**PAGE TEXT**
○ ○ ○ ○

# How to do 2 cuts in cut studio. Using Roland gx 24



## 2STRONG (Oct 17, 2007)

Hello I was wondering if anyone that uses cut studio that came with the Roland cutter knows how to make the cutter do 2 passes do I just copy paste the same design on top of each other to make it do that or I there a simpler way to do that. The way I read it is I want the cutter to do 2 full circles before it goes to the next one. This is for sticky flock


----------



## DivineBling (Sep 14, 2010)

Manny, you don't need to do two passes. If you're using a 60* blade, use a down force of about 180g with just one pass.


----------



## 2STRONG (Oct 17, 2007)

Thanks. That's what I'm usin. Right now. Just trying to get it to weed like Matt in all the YouTube videos. As soon as he peels it off the backing. Most the image weeds. When I do it maybe one circle will stay. It weeds fine when I put it on a table or sheet the pull it most comes off. Not to big a deal just trying to see if there I an easier way


----------



## DivineBling (Sep 14, 2010)

You can either up your down force to 190 or you can extend your blade out just a bit.


----------



## splathead (Dec 4, 2005)

I find it easier to weed when I cut the design twice. I just send the job to the cutter twice.


----------



## 2STRONG (Oct 17, 2007)

○ ○ ○ ○

**AIM A**
In the forum thread, how does splathead say they get a design cut twice?
The forum thread and the records come from unrelated sources.

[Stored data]
○ ○ ○ ○

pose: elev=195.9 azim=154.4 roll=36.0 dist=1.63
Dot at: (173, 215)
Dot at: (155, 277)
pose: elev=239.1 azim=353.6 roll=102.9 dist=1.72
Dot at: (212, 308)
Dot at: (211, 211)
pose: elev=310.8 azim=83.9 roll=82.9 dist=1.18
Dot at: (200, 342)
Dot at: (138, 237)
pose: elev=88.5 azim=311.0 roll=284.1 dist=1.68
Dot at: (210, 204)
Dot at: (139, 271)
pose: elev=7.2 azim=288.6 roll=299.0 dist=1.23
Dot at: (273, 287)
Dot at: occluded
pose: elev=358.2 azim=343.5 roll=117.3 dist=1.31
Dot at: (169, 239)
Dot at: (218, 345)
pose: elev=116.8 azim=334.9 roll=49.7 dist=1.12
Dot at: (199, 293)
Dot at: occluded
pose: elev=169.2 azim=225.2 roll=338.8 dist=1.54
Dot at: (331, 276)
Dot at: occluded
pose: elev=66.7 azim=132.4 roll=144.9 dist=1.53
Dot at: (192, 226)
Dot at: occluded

○ ○ ○ ○

**AIM B**
Put the records from the line containing "pose: elev=358.2 azim=343.5" through the end of the records into a JSON list of strings, with one string per line and blank lines left out.

**WRITTEN REPLY A**
By sending the job to the cutter twice.

**WRITTEN REPLY B**
[
  "pose: elev=358.2 azim=343.5 roll=117.3 dist=1.31",
  "Dot at: (169, 239)",
  "Dot at: (218, 345)",
  "pose: elev=116.8 azim=334.9 roll=49.7 dist=1.12",
  "Dot at: (199, 293)",
  "Dot at: occluded",
  "pose: elev=169.2 azim=225.2 roll=338.8 dist=1.54",
  "Dot at: (331, 276)",
  "Dot at: occluded",
  "pose: elev=66.7 azim=132.4 roll=144.9 dist=1.53",
  "Dot at: (192, 226)",
  "Dot at: occluded"
]